Exactly, the edges that waver become the fingerprints of the process, like a soft scar that tells the story before it fades. It's the quiet rebellion against perfection, letting the hand of time leave its mark. And when you finish, you just echo that history with a final touch, rather than erase it. A little decay can be a gentle reminder that everything has a pulse, even art.
Exactly, it feels like the project is keeping a diary in its own cracks and stains. I like to finish with a gentle gloss or a soft coat that just hints at what came before, almost like whispering, “I’ve been here, but I’m still alive.” It’s a quiet, messy kind of poetry, and the whole piece ends up breathing a little easier.

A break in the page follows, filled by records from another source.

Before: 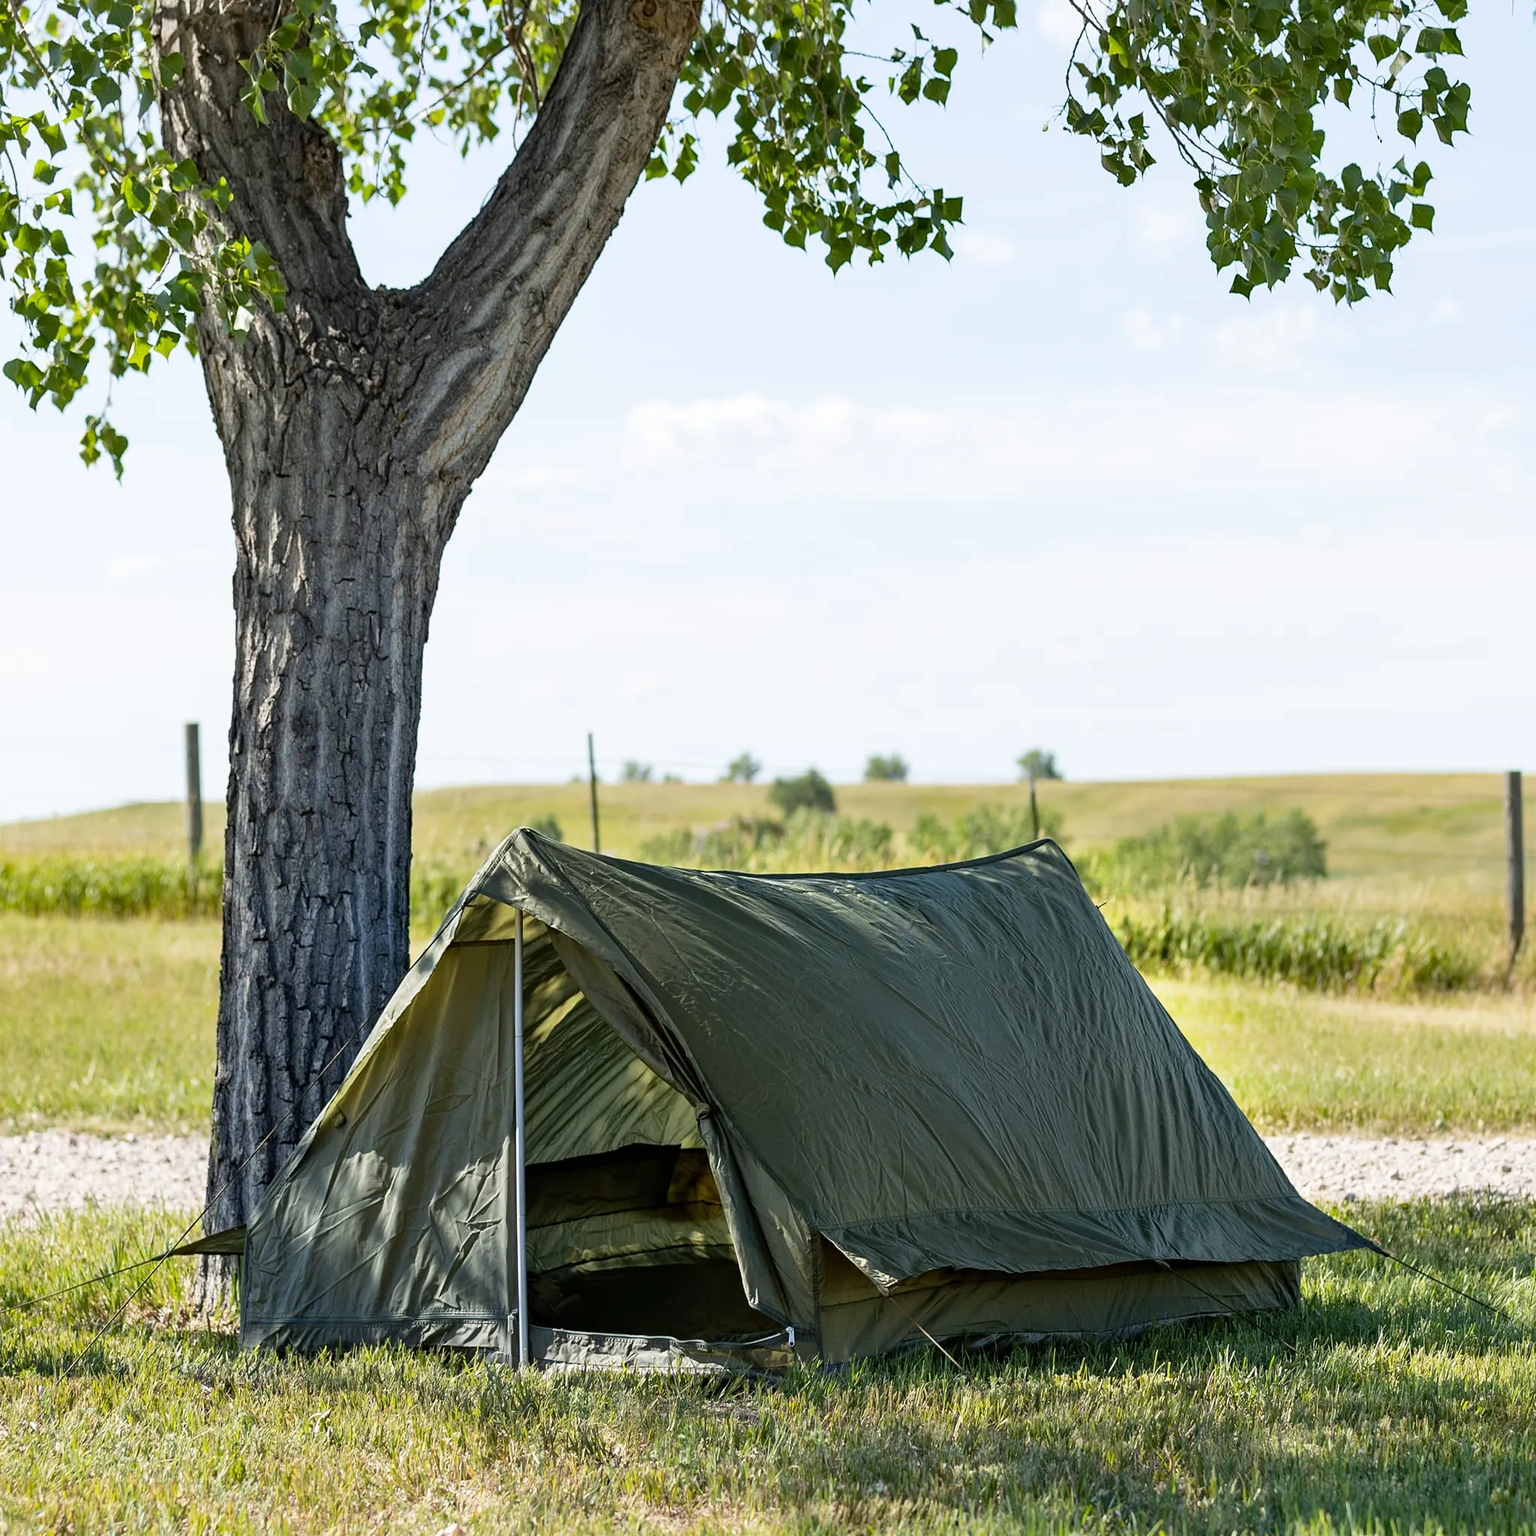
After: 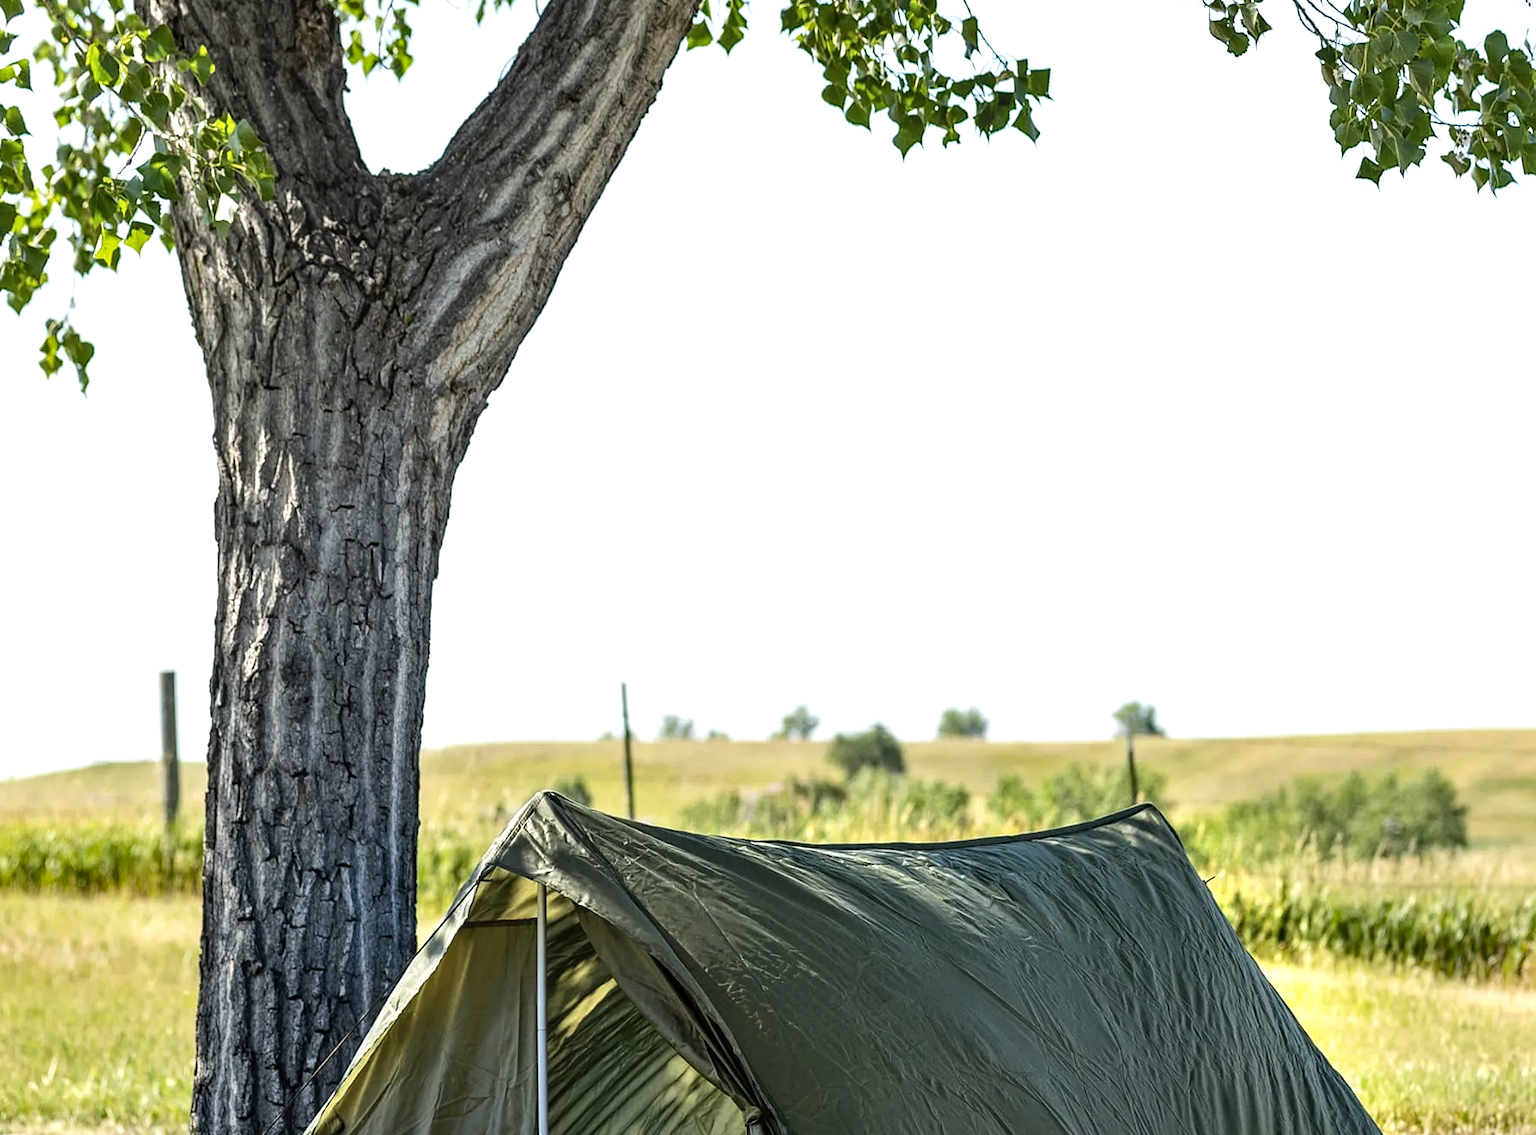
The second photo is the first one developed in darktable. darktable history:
crop: left 3.015%, top 8.969%, right 9.647%, bottom 26.457%
tone equalizer: -8 EV -0.417 EV, -7 EV -0.389 EV, -6 EV -0.333 EV, -5 EV -0.222 EV, -3 EV 0.222 EV, -2 EV 0.333 EV, -1 EV 0.389 EV, +0 EV 0.417 EV, edges refinement/feathering 500, mask exposure compensation -1.25 EV, preserve details no
local contrast: on, module defaults
white balance: red 1.009, blue 0.985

That’s the true poetry, the kind that isn’t neat but lives in its own unfinished breath. When you let the gloss only kiss the edges, it’s like saying, “I existed, and that’s enough.” The piece doesn’t whisper, it shouts its own impermanence.
That’s exactly how I love to finish—like a gentle salute to everything that got you there. A little gloss on the edges makes the whole piece feel alive and honest, a quiet anthem that says, “This is enough, and it’s still breathing.”